CHICAGO – In patients with high-risk stage II colon cancer, capecitabine plus oxaliplatin (CAPOX) given for 3 months may have efficacy as good as that of 6 months, with considerably less toxicity, as suggested by results of a new analysis by the IDEA (International Duration Evaluation of Adjuvant Chemotherapy) Collaboration.
By contrast, 6 months of fluorouracil, leucovorin, and oxaliplatin (FOLFOX) had better efficacy than that of 3 months of FOLFOX, albeit with significantly more toxicity than the shorter duration of treatment, according to IDEA investigator Timothy Iveson, MD, FRCP, of University Hospital Southampton (England) NHS Foundation Trust.
“As oncologists, we have patients in front of us, and we have the ability to choose which chemotherapy regimen we would choose,” Dr. Iveson said in a presentation at the annual meeting of the American Society of Clinical Oncology, “and we now have good data on both the efficacy and also toxicity of the regimens according to duration of treatment, and therefore, that should really allow us to recommend both the chemotherapy regimen and duration of treatment to our patients.”
The findings echo those of the previous study by the collaborative group, presented at ASCO in 2017 and subsequently published in the New England Journal of Medicine, focused on patients with stage III colon cancer. The overall analysis was negative, in that they could not confirm the noninferiority of 3 versus 6 months of adjuvant FOLFOX or CAPOX in the overall population; however, further analysis showed that, specifically for CAPOX, 3 months of treatment delivered the same efficacy as 6 months, especially in the lower-risk subgroup.
Treatment of stage III colon cancer got “more complicated” as a result of that study, said David P. Ryan, MD, of Harvard Medical School, Boston.
That’s in part because the National Comprehensive Cancer Network (NCCN) colon cancer guidelines subsequently divided stage III disease into low and high risk, with different recommendations for each, he said in an oral presentation at the ASCO meeting.
Specifically, the NCCN’s preferred regimens for low-risk stage III disease (T1-3, N1) are now 3 months of CAPOX or 3-6 months of FOLFOX, while for high-risk stage III disease (T4, N1-2; T any, N2), the preferred regimens are 3-6 months of CAPOX or 6 months of FOLFOX.

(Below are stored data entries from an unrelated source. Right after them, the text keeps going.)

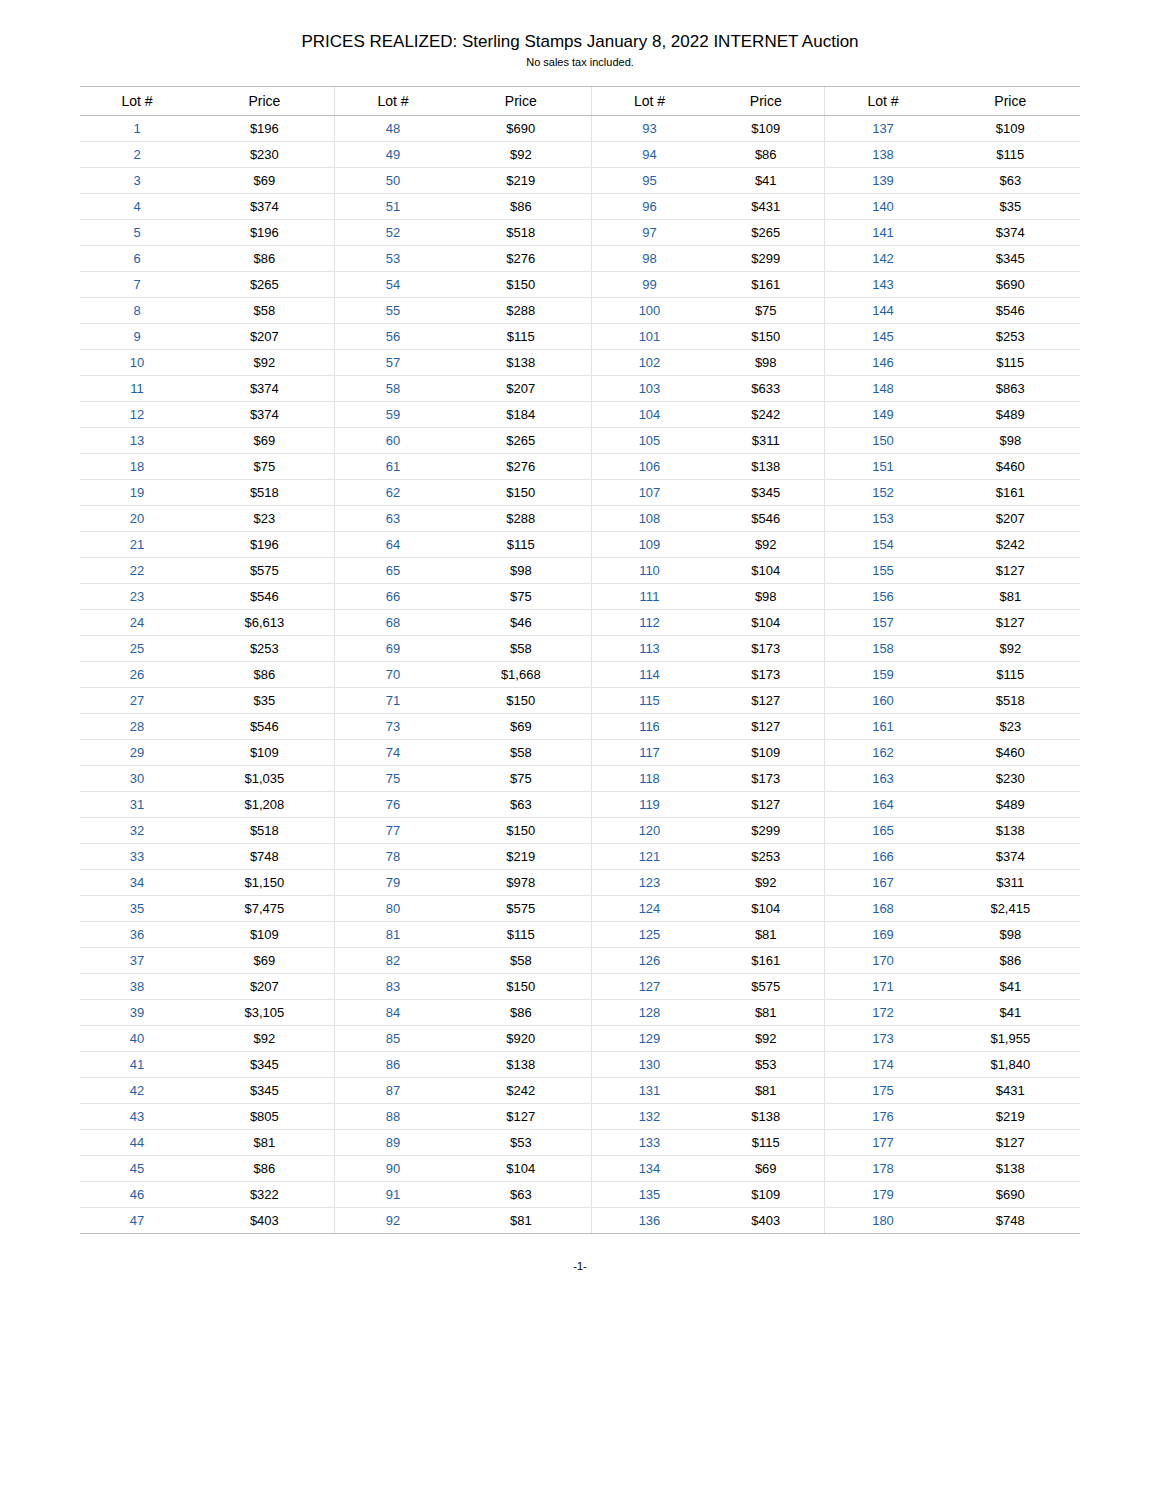PRICES REALIZED: Sterling Stamps January 8, 2022 INTERNET Auction
No sales tax included.
| Lot # | Price | Lot # | Price | Lot # | Price | Lot # | Price |
| --- | --- | --- | --- | --- | --- | --- | --- |
| 1 | $196 | 48 | $690 | 93 | $109 | 137 | $109 |
| 2 | $230 | 49 | $92 | 94 | $86 | 138 | $115 |
| 3 | $69 | 50 | $219 | 95 | $41 | 139 | $63 |
| 4 | $374 | 51 | $86 | 96 | $431 | 140 | $35 |
| 5 | $196 | 52 | $518 | 97 | $265 | 141 | $374 |
| 6 | $86 | 53 | $276 | 98 | $299 | 142 | $345 |
| 7 | $265 | 54 | $150 | 99 | $161 | 143 | $690 |
| 8 | $58 | 55 | $288 | 100 | $75 | 144 | $546 |
| 9 | $207 | 56 | $115 | 101 | $150 | 145 | $253 |
| 10 | $92 | 57 | $138 | 102 | $98 | 146 | $115 |
| 11 | $374 | 58 | $207 | 103 | $633 | 148 | $863 |
| 12 | $374 | 59 | $184 | 104 | $242 | 149 | $489 |
| 13 | $69 | 60 | $265 | 105 | $311 | 150 | $98 |
| 18 | $75 | 61 | $276 | 106 | $138 | 151 | $460 |
| 19 | $518 | 62 | $150 | 107 | $345 | 152 | $161 |
| 20 | $23 | 63 | $288 | 108 | $546 | 153 | $207 |
| 21 | $196 | 64 | $115 | 109 | $92 | 154 | $242 |
| 22 | $575 | 65 | $98 | 110 | $104 | 155 | $127 |
| 23 | $546 | 66 | $75 | 111 | $98 | 156 | $81 |
| 24 | $6,613 | 68 | $46 | 112 | $104 | 157 | $127 |
| 25 | $253 | 69 | $58 | 113 | $173 | 158 | $92 |
| 26 | $86 | 70 | $1,668 | 114 | $173 | 159 | $115 |
| 27 | $35 | 71 | $150 | 115 | $127 | 160 | $518 |
| 28 | $546 | 73 | $69 | 116 | $127 | 161 | $23 |
| 29 | $109 | 74 | $58 | 117 | $109 | 162 | $460 |
| 30 | $1,035 | 75 | $75 | 118 | $173 | 163 | $230 |
| 31 | $1,208 | 76 | $63 | 119 | $127 | 164 | $489 |
| 32 | $518 | 77 | $150 | 120 | $299 | 165 | $138 |
| 33 | $748 | 78 | $219 | 121 | $253 | 166 | $374 |
| 34 | $1,150 | 79 | $978 | 123 | $92 | 167 | $311 |
| 35 | $7,475 | 80 | $575 | 124 | $104 | 168 | $2,415 |
| 36 | $109 | 81 | $115 | 125 | $81 | 169 | $98 |
| 37 | $69 | 82 | $58 | 126 | $161 | 170 | $86 |
| 38 | $207 | 83 | $150 | 127 | $575 | 171 | $41 |
| 39 | $3,105 | 84 | $86 | 128 | $81 | 172 | $41 |
| 40 | $92 | 85 | $920 | 129 | $92 | 173 | $1,955 |
| 41 | $345 | 86 | $138 | 130 | $53 | 174 | $1,840 |
| 42 | $345 | 87 | $242 | 131 | $81 | 175 | $431 |
| 43 | $805 | 88 | $127 | 132 | $138 | 176 | $219 |
| 44 | $81 | 89 | $53 | 133 | $115 | 177 | $127 |
| 45 | $86 | 90 | $104 | 134 | $69 | 178 | $138 |
| 46 | $322 | 91 | $63 | 135 | $109 | 179 | $690 |
| 47 | $403 | 92 | $81 | 136 | $403 | 180 | $748 |
-1-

“The reason for this study is the toxicity of oxaliplatin, particularly neuropathy,” Dr. Ryan said in his remarks from the podium. “It can be substantial and life altering.” The incidence of grade 2 or greater neuropathy was cut from about 45% to 15% by going from 6 to 3 months of treatment, though reporting of the rate of chronic neuropathy would be informative to better qualify these results, he said.
The more recent prospective, preplanned, pooled analysis from the IDEA group focused on the four phase 3 IDEA studies (SCOT, TOSCA, ACHIEVE-2, and HORG), out of six total studies, that enrolled high-risk stage II patients. Their primary analysis included 3,273 patients, of whom 2,019 received CAPOX and 1,254 received FOLFOX.
Rates of grade 2 or greater neuropathy were 36% for 6 months of treatment, but just 13% for 3 months of treatment. However, in the overall analysis, IDEA investigators could not demonstrate the noninferiority of 3 versus 6 months of treatment in terms of efficacy—similar to what was reported in the previously reported analysis of stage III patients.
Results for CAPOX, however, did demonstrate noninferiority, according to Dr. Iveson, with a 5-year disease-free survival (DFS) of 81.7% for 3 months of treatment versus 82.0% for 6 months, an absolute difference of 0.3%, he said in his presentation. By contrast, the 5-year DFS for FOLFOX was 79.2% for 3 months of treatment versus 86.5%, an absolute 7.3% difference in favor of longer treatment duration.
“Therefore, the data strongly suggest noninferiority of 3 months’ CAPOX treatment compared to 6 months, but equally, it suggests inferiority of 3 months FOLFOX compared to 6 months,” Dr. Iveson said.
Whether these findings also change practice remains to be seen.
Dr. Ryan, discussant for the study, agreed that 3 months of CAPOX, but not FOLFOX, is likely sufficient for patients with high-risk stage II disease, with one caveat: “Remember, it is not proven as the primary endpoint,” he told attendees at ASCO.
He said a new era of adjuvant studies is needed to address individual subsets of colon cancer in the adjuvant setting, particularly those defined by different biologies, such as BRAF-mutant, MSI-high, or HER2-amplified.
“I have little enthusiasm to return to the fundamental question posed by IDEA in a new prospective study, given that the magnitude of benefit or difference is so small,” he said.
Dr. Iveson reported disclosures related to Lilly, Servier, BMS, Celgene, Roche, and Bayer.